Filter-feeding frenzy

De Goeij and his colleagues suggest that the rapid growth and shedding of the cells may be an evolutionary response to the harsh conditions in which H. caerulea grows. To survive in the nutrient-sparse Caribbean Sea, the sponge must filter vast quantities of water, which is likely to increase its exposure to toxins and pathogens. Rapid shedding might prevent such problematic materials from building up and damaging the filtering system, De Goeij says.

"Now that we know this, we need to look at other sponges to see whether this is a general phenomenon or just an idiosyncrasy of this particular species," says molecular palaeobiologist Gert Wörheide of Ludwig-Maximilians-University in Munich.

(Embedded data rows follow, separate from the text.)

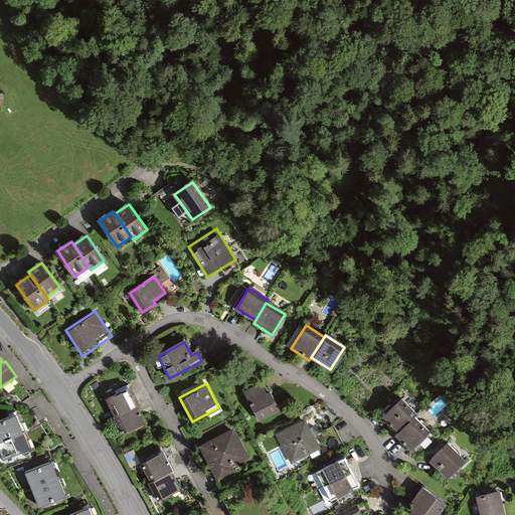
[(261,384),(245,392),(259,418),(278,408),(270,393),(267,395),(261,384)]
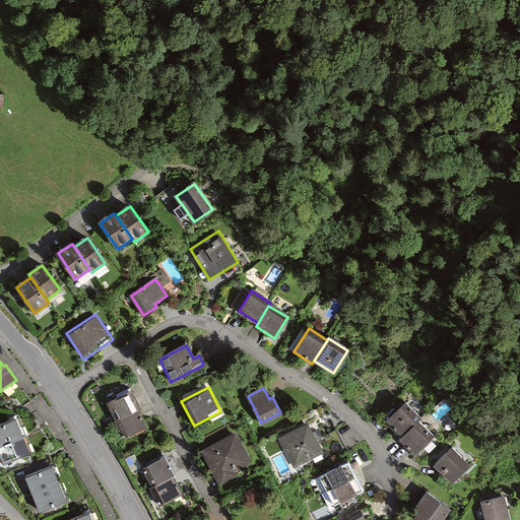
[(138,409),(130,392),(108,403),(116,420),(138,409)]
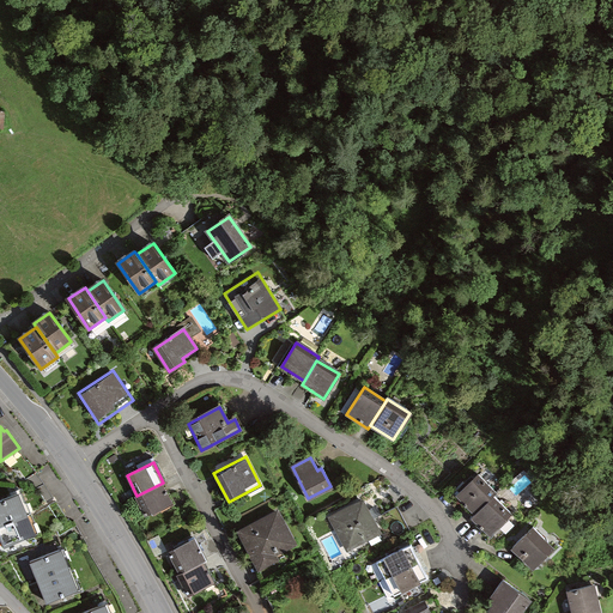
[(496,493),(479,477),(457,497),(475,515),(492,497),(496,493)]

Hill believes that sponge biology could reveal useful information that is relevant to human diseases. "If this proves to be more than just the behaviour of one odd species, then studying the ways that sponges control cell growth could provide insight into controlling abnormal cell growth like cancer," he says.

References

  1. De Goeij, J. M. et al. J. Exp. Biol. 212, 3892-3900 (2009).